Kiwoom parts ways with Taylor Motter after a weak startThe Korean baseball club Kiwoom Heroes announced Saturday they've decided to part ways with their slumping American player Taylor Motter.
The Heroes said they've asked the KBO to place Motter on waivers. Once Motter is put on the waiver wire by the league — a mere formality after the Heroes made their request — he can be picked up by another club within the next seven days. Whichever clubs acquires Motter must pay the Heroes 3 million won ($2,400).
If Motter clears waivers, meaning if he doesn't get selected by any other team, he then becomes a free agent. But in that case, Motter won't be eligible to play in the KBO during the same season.
Motter signed with the Heroes last December on a $350,000 deal, the cheapest contract among all 30 foreign players in the KBO. The former big leaguer stumbled out of the gate, batting just 3-for-27 in his first eight games before getting demoted to the minors.
In two games since his return to the KBO, Motter went 1-for-8 with three strikeouts, as the Heroes' patience ran out.
He leaves with a 0.114/0.1350.200 line with 10 strikeouts in 37 plate appearances.
Though Motter was mostly viewed as a defensive-minded acquisition — he can play all infield positions and appeared at first base, third base and right field for the Heroes during the regular season — the club could certainly have used more offensive production from him.
Through Friday's action, the Heroes were in fourth place among 10 clubs at 11-11, with a league-average offense.

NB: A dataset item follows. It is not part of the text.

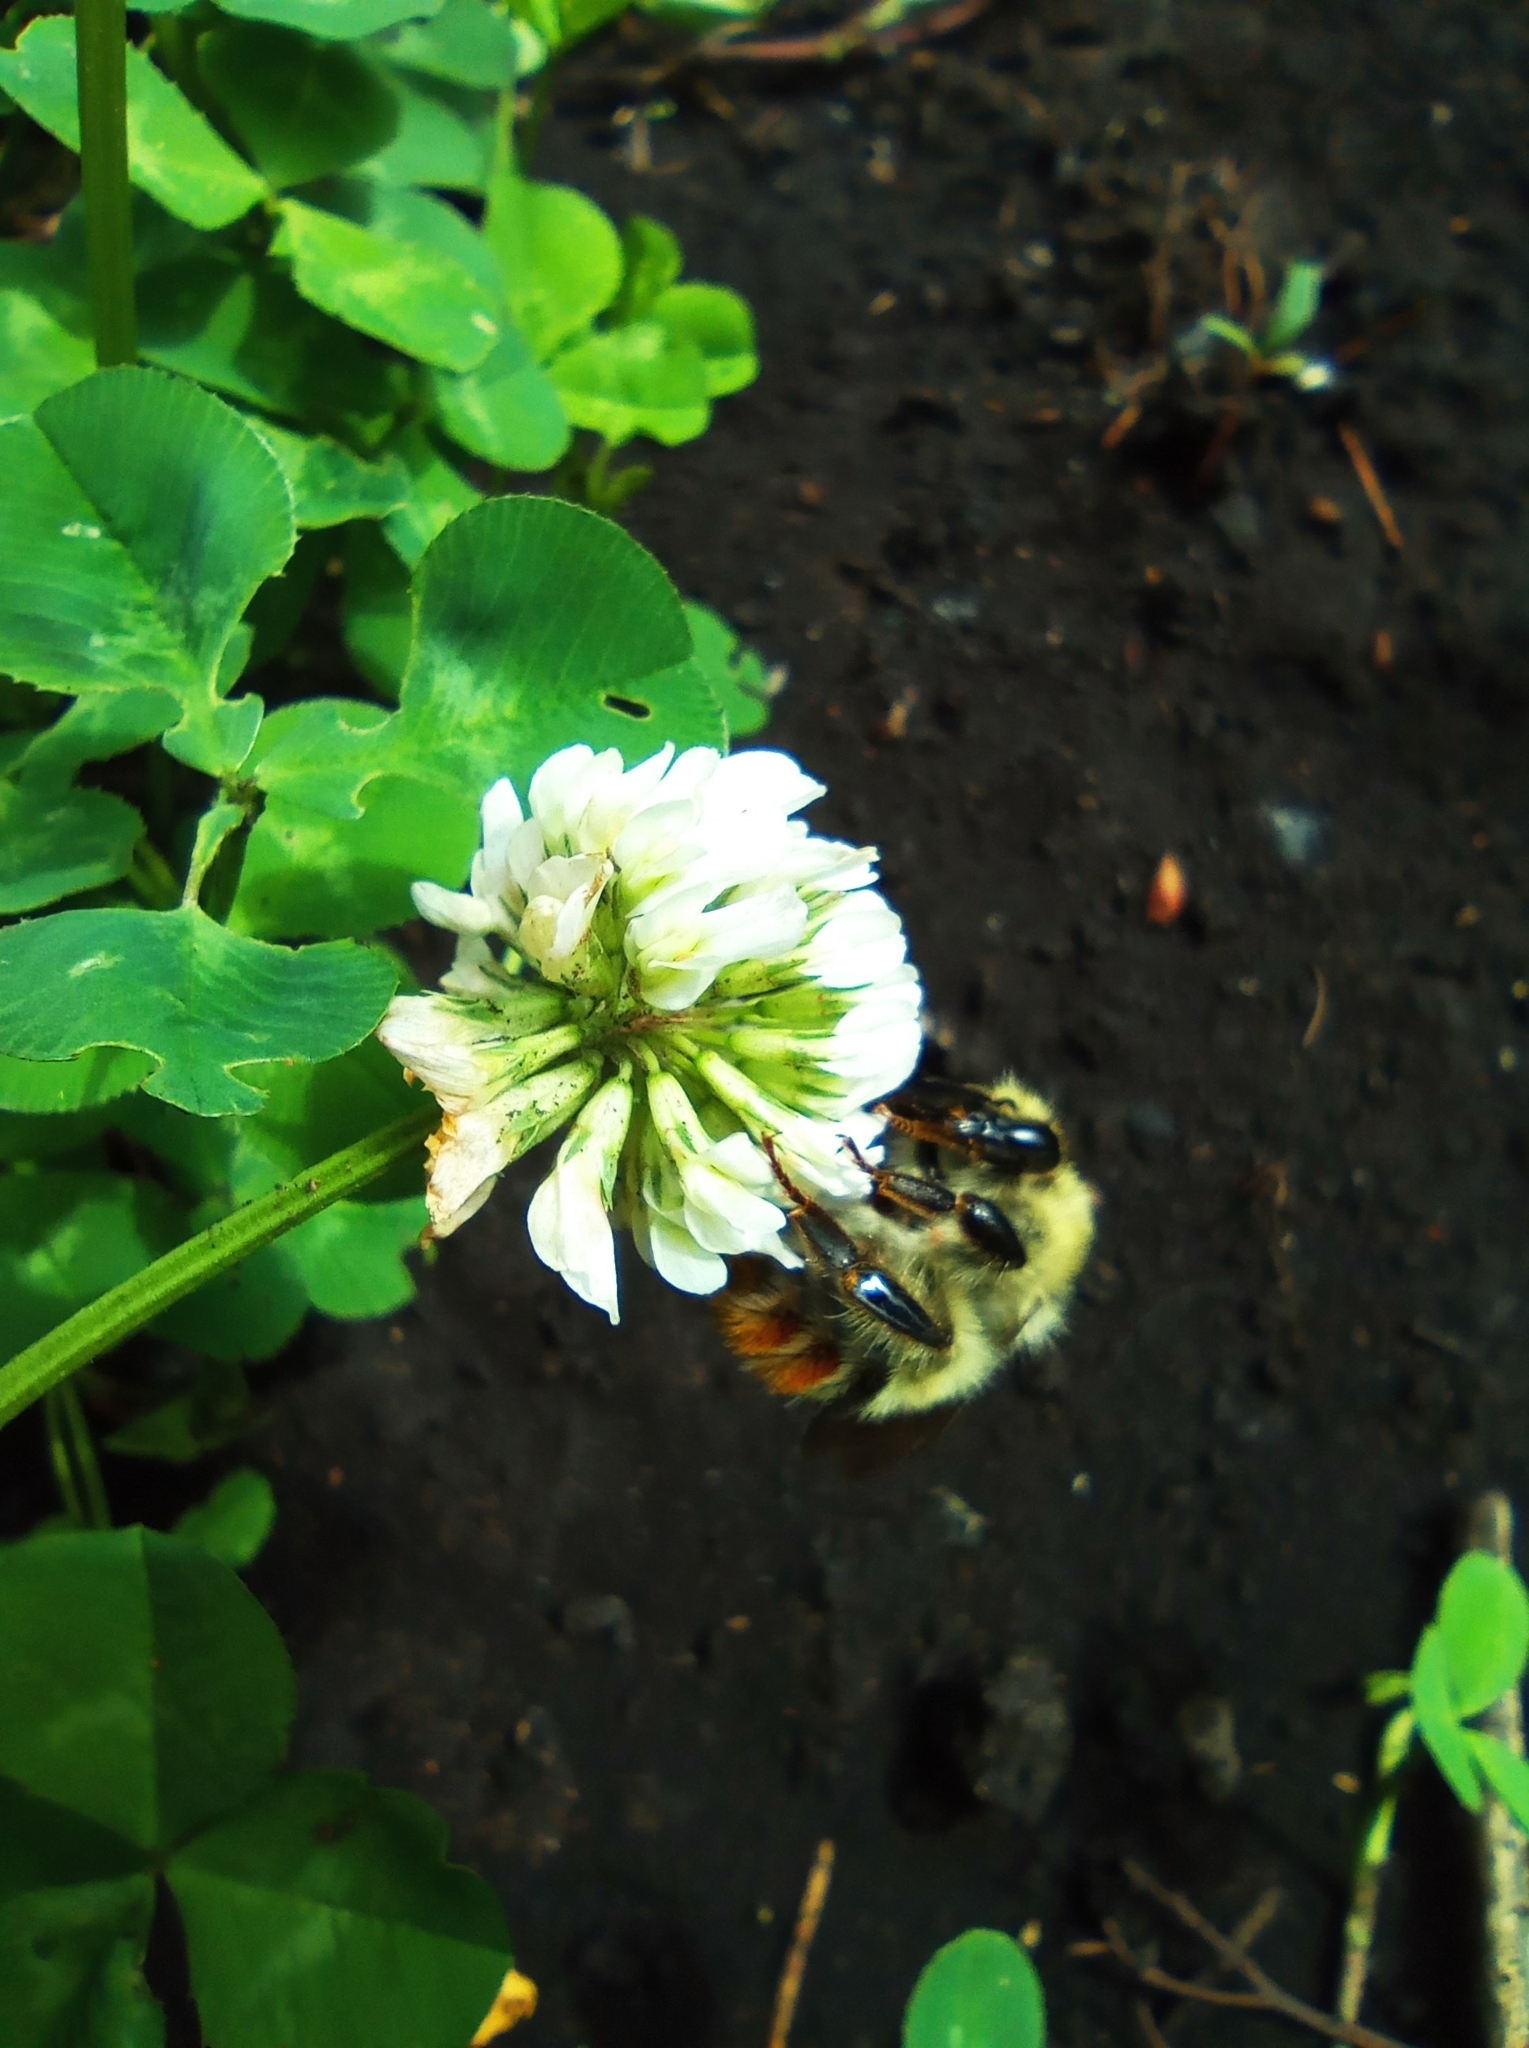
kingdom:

Motter also stirred controversy on social media. His wife traveled to Korea earlier this month to join him and was ordered into mandatory 14-day quarantine at a government facility. She tweeted a lengthy complaint about the food, and Motter retweeted the message while calling on help from the Unites States Embassy in Seoul. Motter later deleted the message and apologized to the Heroes and fans for causing trouble.
The Heroes acknowledged it will be difficult to scout a new foreign player during the coronavirus pandemic, especially with the major and minor leagues in the United States on hold, and added they will use their own data and international networks to find Motter's replacement.